What Elysia is saying is that you should keep strings in the UTF-8 format internally and then only change the encoding when the outside worlds demands another encoding. This is the most portable way to write programs. This only makes a difference when you actually know the encoding of the strings that you're working with. Unicode strings in the Windows API are encoded as UTF-16 so all your code that interfaces with that API should convert strings between UTF-8 and UTF-16 as needed. Internally you keep the strings as UTF-8 so you can use the same functions for all your string processing and then you change the encoding back to UTF-16 if you need to give the string back to Windows (if you're opening a file or something).

**whiteflags** · 03-17-2015

Originally Posted by Ducky

So I shouldnt detect file encoding just convert every file I open to UTF8?

Yeah but if you dont know what it is to begin with how do you convert it?

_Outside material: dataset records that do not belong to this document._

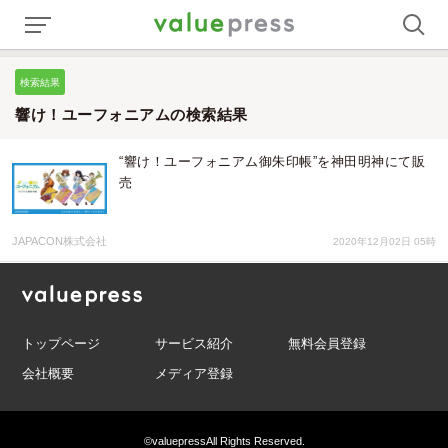
検索結果
響け！ユーフォニアムの検索結果
“響け！ユーフォニアム御朱印帳”を神田明神にて販
売
JAPACON株式会社
2020年12月02日 05時
トップページ
サービス紹介
無料会員登録
会社概要
メディア登録
©valuepress
All Rights Reserved.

How does Windows know, when it searches for file content, what is the file encoding?

Well, before Elysia's suggestion dominates the thread I do have my own opinion on it. Do you actually know what the encoding is? People have guessed in the thread that the encoding is UTF-16, but you never confirmed this. It may be easiest to choose to always use UTF-16, especially since the file appears to be in that format.

You can certainly do UTF-16→UTF-8 but I think that would be a waste of time, unless you want to display output on the screen. The reason that works is because an ASCII string like "reboot" is automatically also UTF-8 encoded: ASCII is a subset of UTF-8. So if you knew a priori that the file is ostensibly ASCII-English, then using a UTF-8 string on std::cout, etc is a no brainer.

**Codeplug** · 03-17-2015

The only analysis I bother with is looking for a BOM.

No BOM on Windows: Assume ACP encoded
No BOM on *nix: Assume UTF8 encoded

gg

**Elysia** · 03-17-2015

Originally Posted by Ducky

So I shouldnt detect file encoding just convert every file I open to UTF8?

Yeah but if you dont know what it is to begin with how do you convert it?

How does Windows know, when it searches for file content, what is the file encoding?

You should know the file encoding of the file you're trying to open. Think about it for a moment. Is it a file you get from somewhere? If so, then that "somewhere" must know the encoding. Is it a static one-time file? Then you can probably open it and figure it out. Is it your own file? Then you should decide on the encoding. Then just program the logic to use the encoding you know the file has. You should avoid trying to determine it via code. It's complicated, and you may just get it wrong.

I'm just saying that for your own files, just use UTF8.

Originally Posted by whiteflags

You can certainly do UTF-16→UTF-8 but I think that would be a waste of time, unless you want to display output on the screen. The reason that works is because an ASCII string like "reboot" is automatically also UTF-8 encoded: ASCII is a subset of UTF-8. So if you knew a priori that the file is ostensibly ASCII-English, then using a UTF-8 string on std::cout, etc is a no brainer.

Experience has taught me that anything that involves wide characters is broken. So yeah, you really DO want to use UTF8 internally. But UTF8 is not bullet either: cout'ing to a console in windows with unicode chars will still cause problems because unicode chars won't show properly. But still, you can dump UTF8 to a file directly via narrow streams and read it back without problems. You can't do that with UTF16.